## [COMPITO DA SVOLGERE]
Leggi il brano sul film All we imagine as light e rispondi per favore a queste domande:
(a) Quale premio ha vinto il film a Cannes?
(b) In quale paese è emigrato il marito di Prabha?
(c) Perché Parvati è prossima allo sfratto?

Il secondo lungometraggio di Payal Kapadia, primo film indiano (per di più indipendente) a vincere il Grand prix a Cannes, comincia con il caos di Mumbai, che però sembra diverso dal solito. C’è un senso del ritmo nel disordine, una qualche forma di destrezza nel navigarlo. Lentamente il ritmo rallenta fino a soffermarsi sul volto pensieroso e stanco di una donna su un treno, con il paesaggio che scorre veloce dietro di lei. La scena è quasi ipnotica. Poi quando abbiamo fissato il suo volto nella nostra mente, il ritmo cambia di nuovo e ci ritroviamo nel caos della città. Queste prime immagini stabiliscono in modo magistrale i battiti poetici di All we imagine as light, un capolavoro per la forza del linguaggio visivo e per la tenerezza della storia che racconta. La donna sul treno è Prabha, un’infermiera, che divide la casa con Anu, anche lei infermiera, più giovane e inesperta. Le due donne, entrambe trapiantate dal Kerala, passano tanto tempo insieme eppure hanno dei segreti l’una per l’altra. Prabha non sa che Anu ha un fidanzato musulmano. E Anu non sa che Prabha è divorata interiormente dalla lunga assenza del marito che, emigrato in Germania, non le dà più notizie da tempo. La città appartiene a tutti e a nessuno. Si può rimanere anonimi, ma non si è mai completamente liberi. Kapadia non mette in primo piano la politica che però pulsa silenziosamente in tutto il film, soprattutto nella storia di Parvati, amica di Prabha, prossima allo sfratto perché non può dimostrare che il marito alla sua morte le ha lasciato la casa. Ed è anche nella rappresentazione della storia d’amore “proibita” di Anu. Parvati decide di andarsene (prima che qualcuno la costringa a farlo) e le due infermiere decidono di accompagnarla nella città sulla costa di cui è originaria. A quel punto tutto cambia. Il ritmo, le inquadrature, la luce e con loro l’umore delle tre amiche. Intrecciando i fili delle loro speranze e dei loro desideri, Kapadia ha creato un dramma profondo e intimo, concentrato sulle vite interiori di tre donne indiane lavoratrici. Un promemoria che la speranza si può ancora vedere all’orizzonte, come il primo raggio di luce dopo la più scura delle notti.

## [MATERIALE FORNITO]
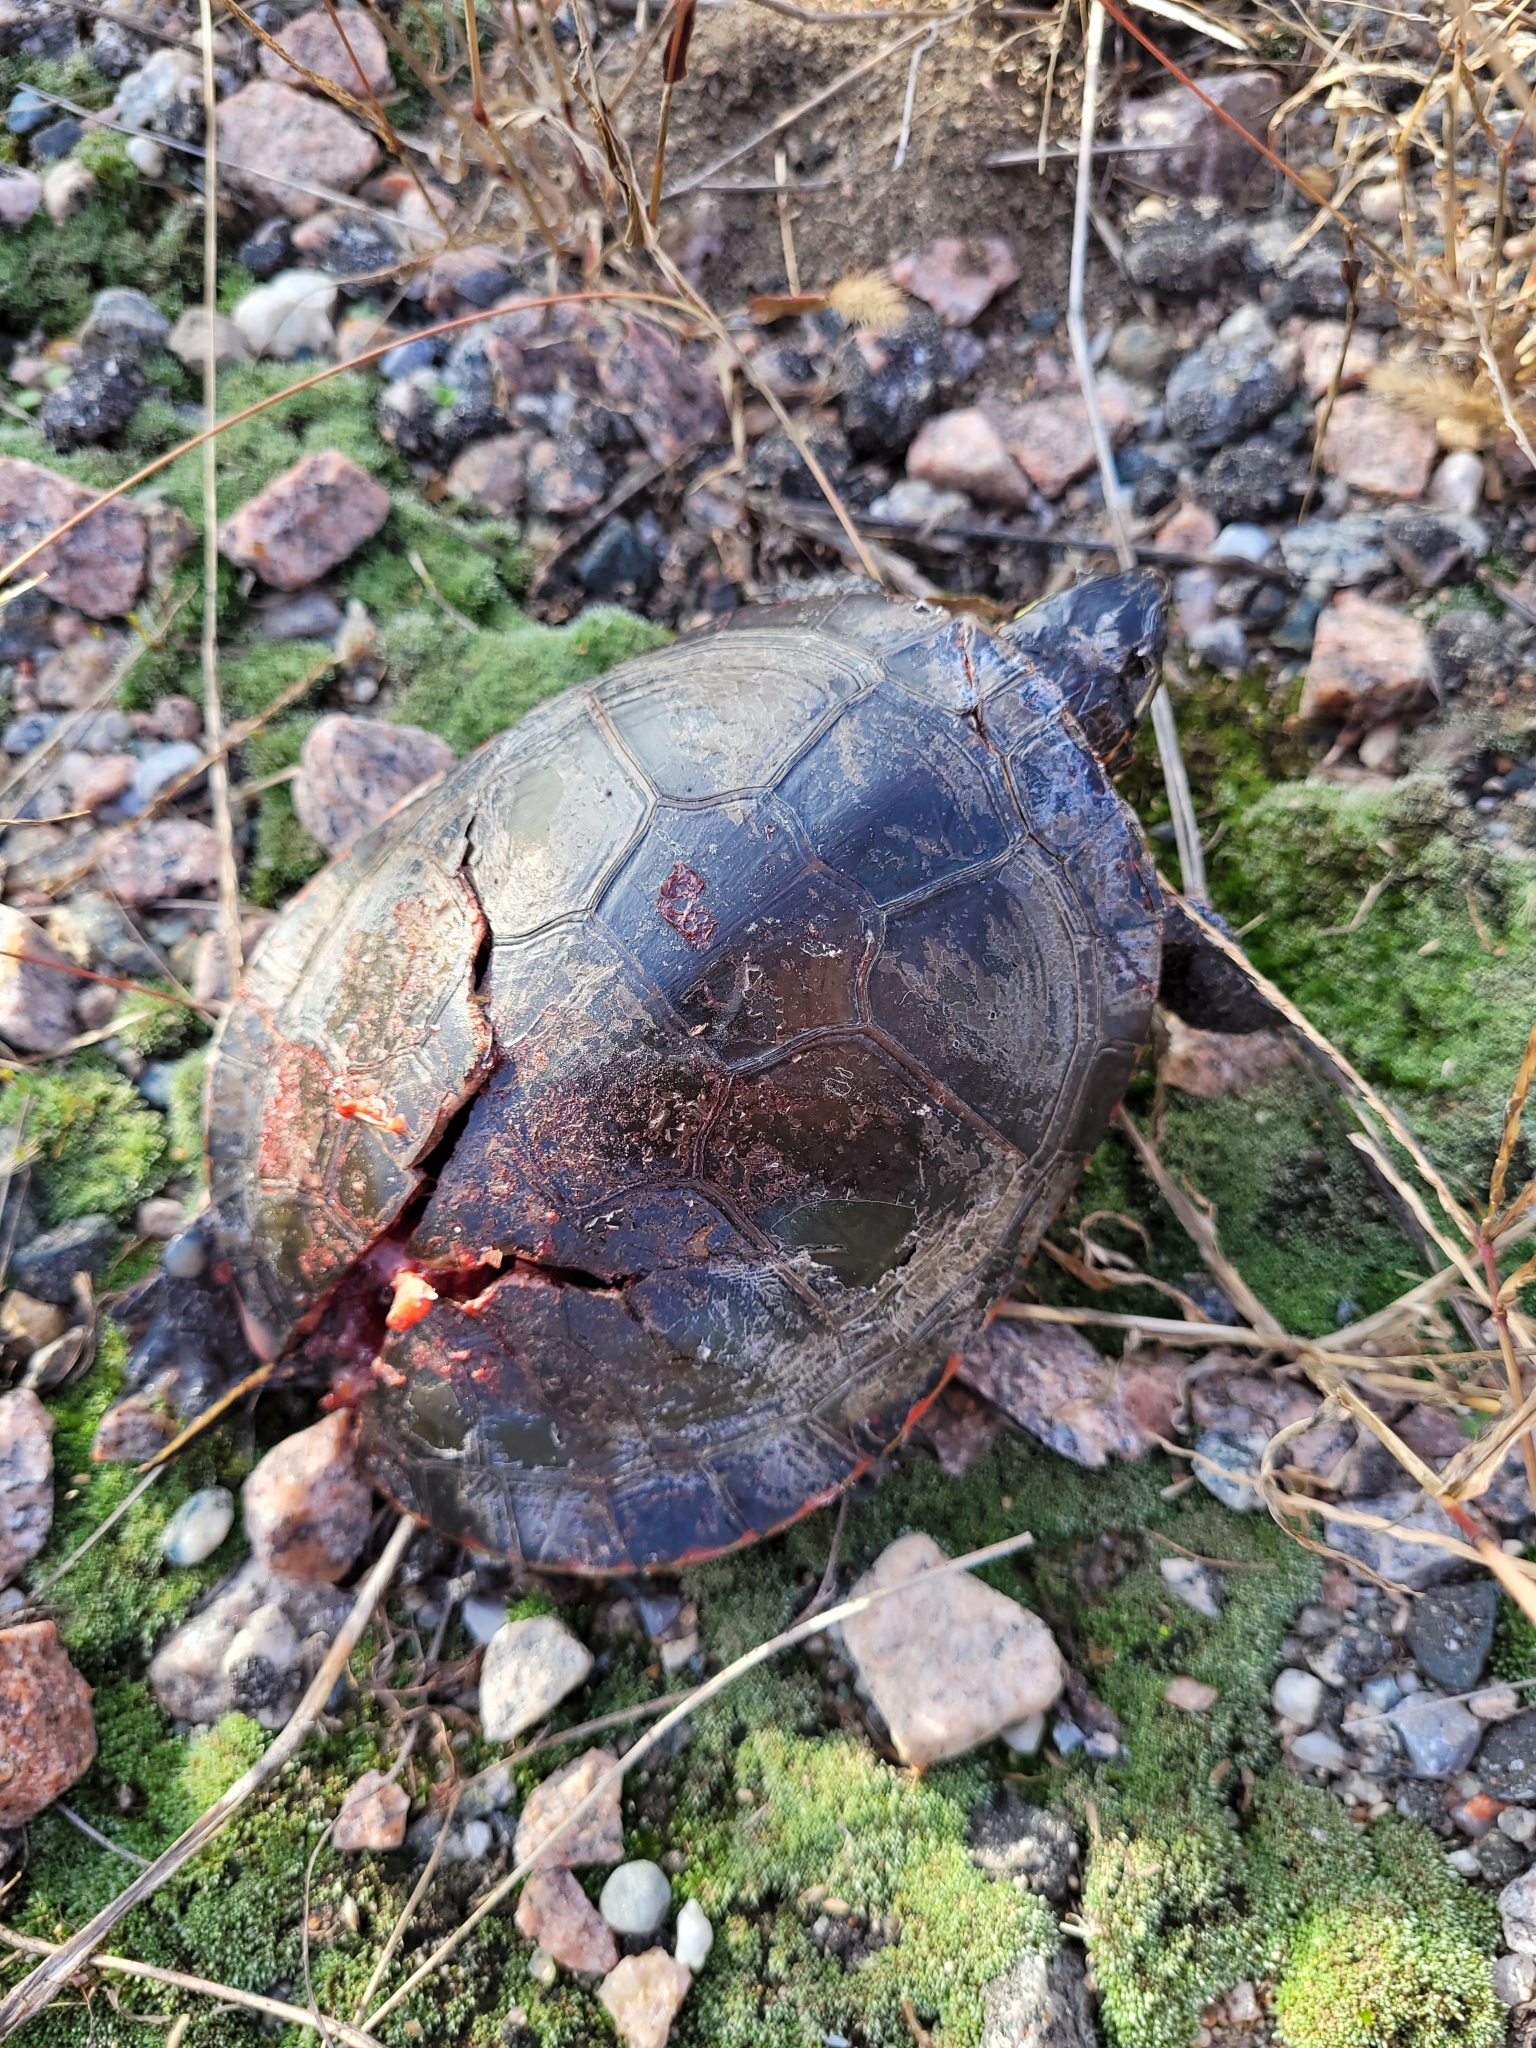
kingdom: Animalia
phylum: Chordata
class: Testudines
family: Emydidae
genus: Chrysemys
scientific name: Chrysemys picta
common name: Painted turtle
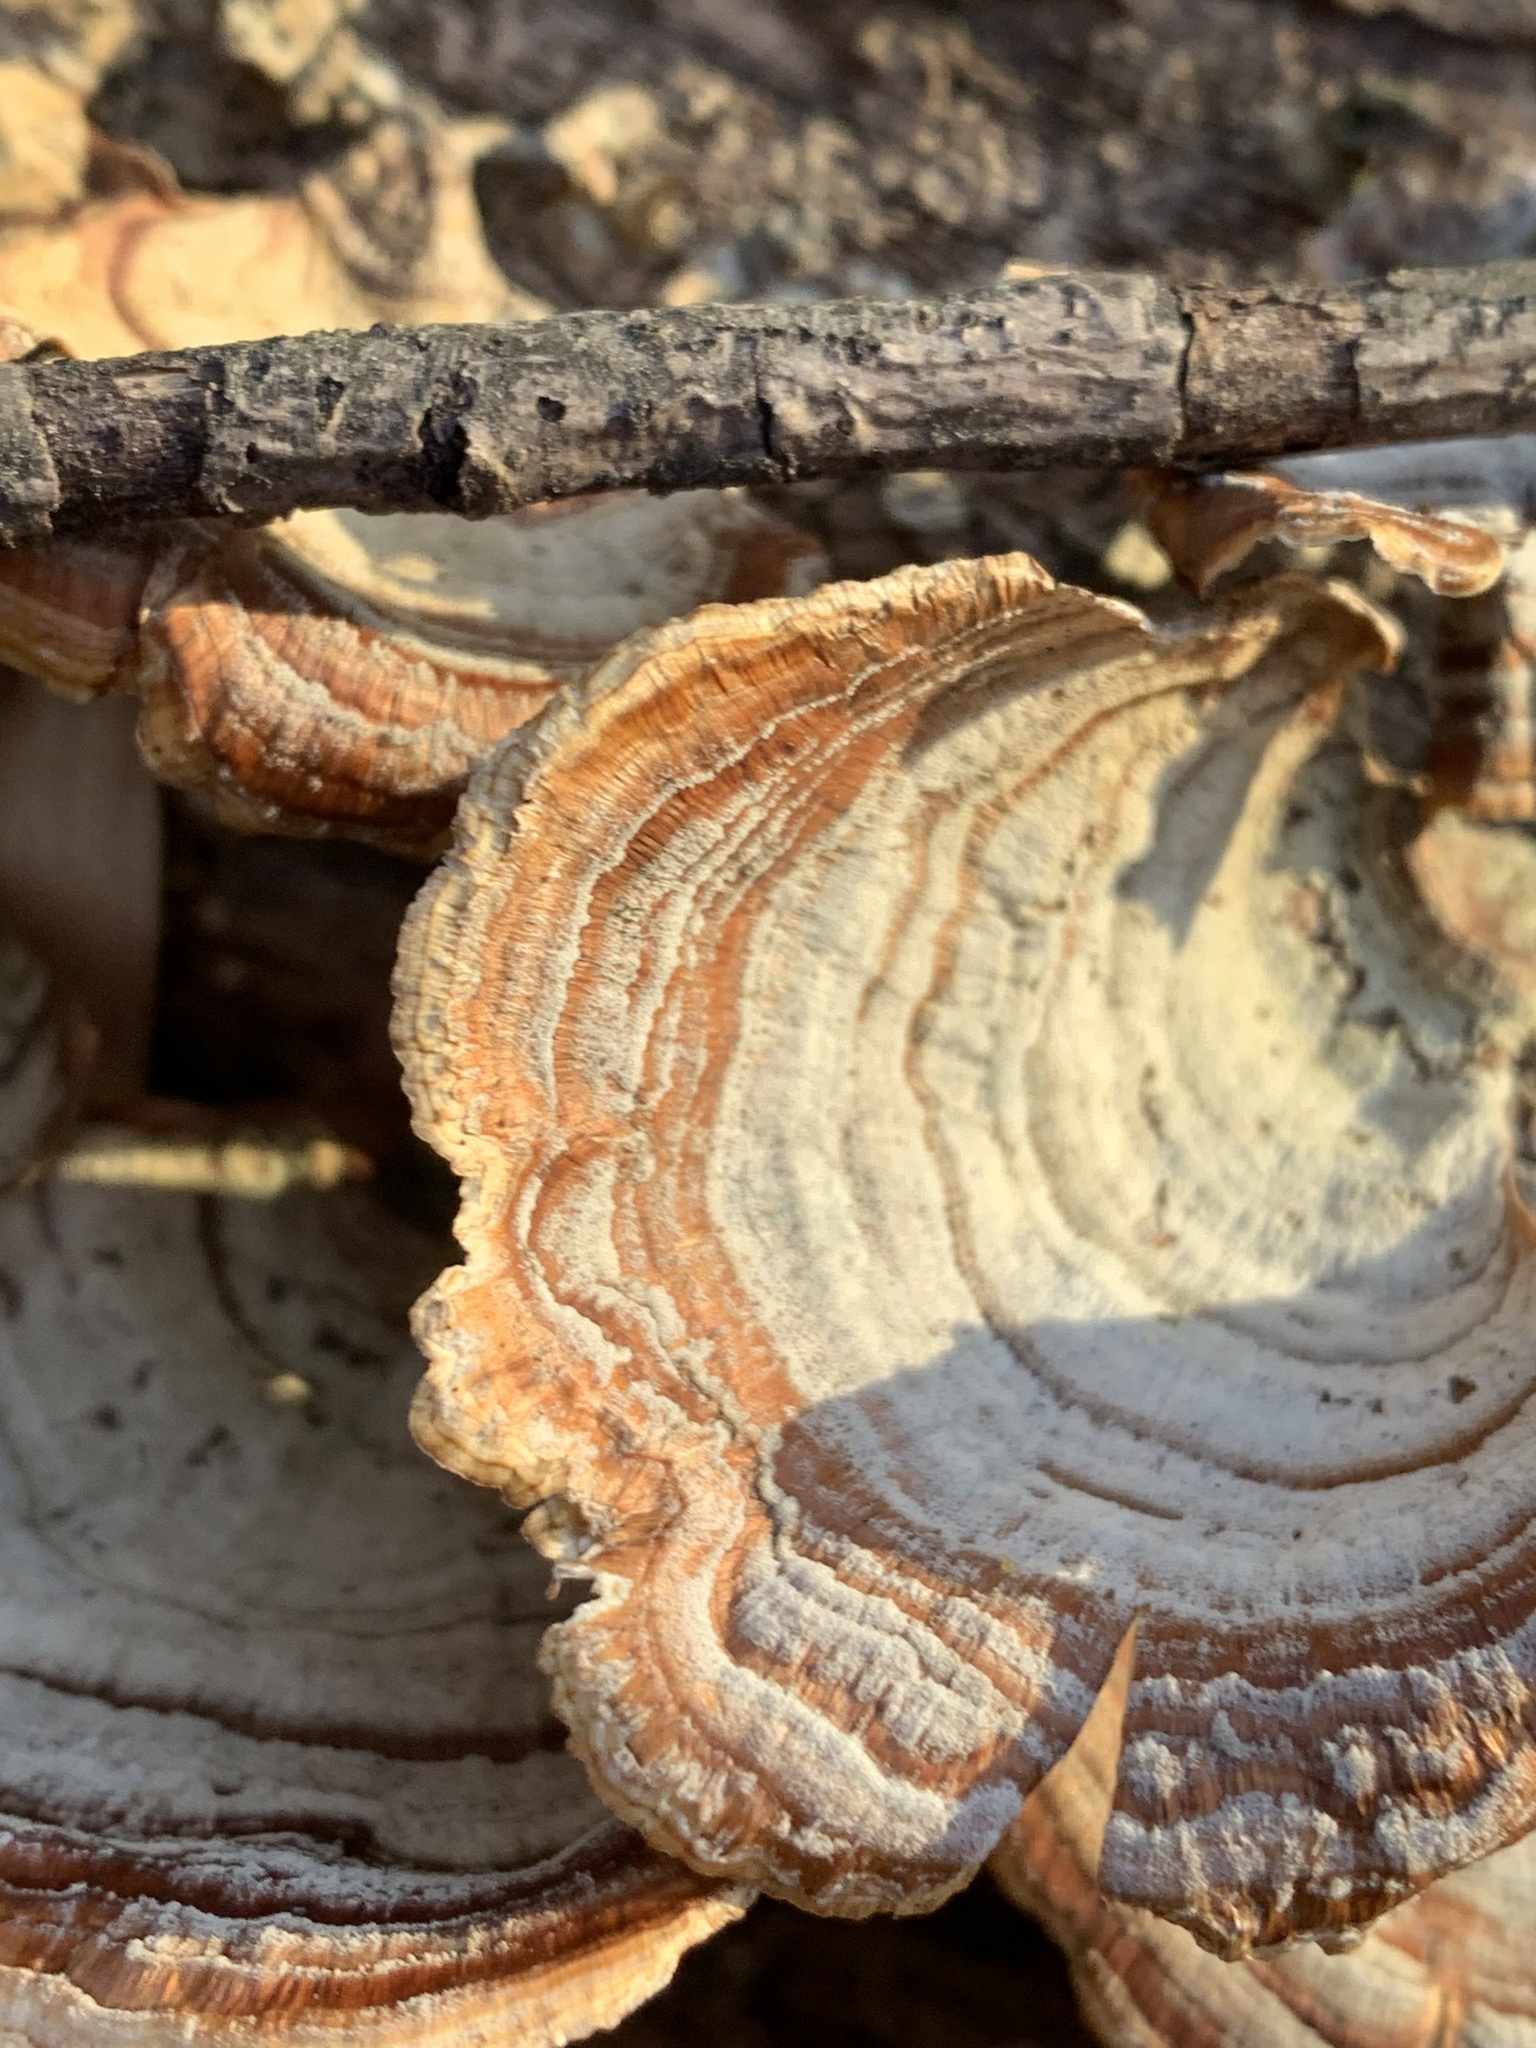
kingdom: Fungi
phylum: Basidiomycota
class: Agaricomycetes
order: Russulales
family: Stereaceae
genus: Stereum
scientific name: Stereum lobatum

## [RISPOSTA]
(a) Il Grand prix.
(b) In Germania.
(c) Perché non può dimostrare che il marito, alla sua morte, le ha lasciato la casa.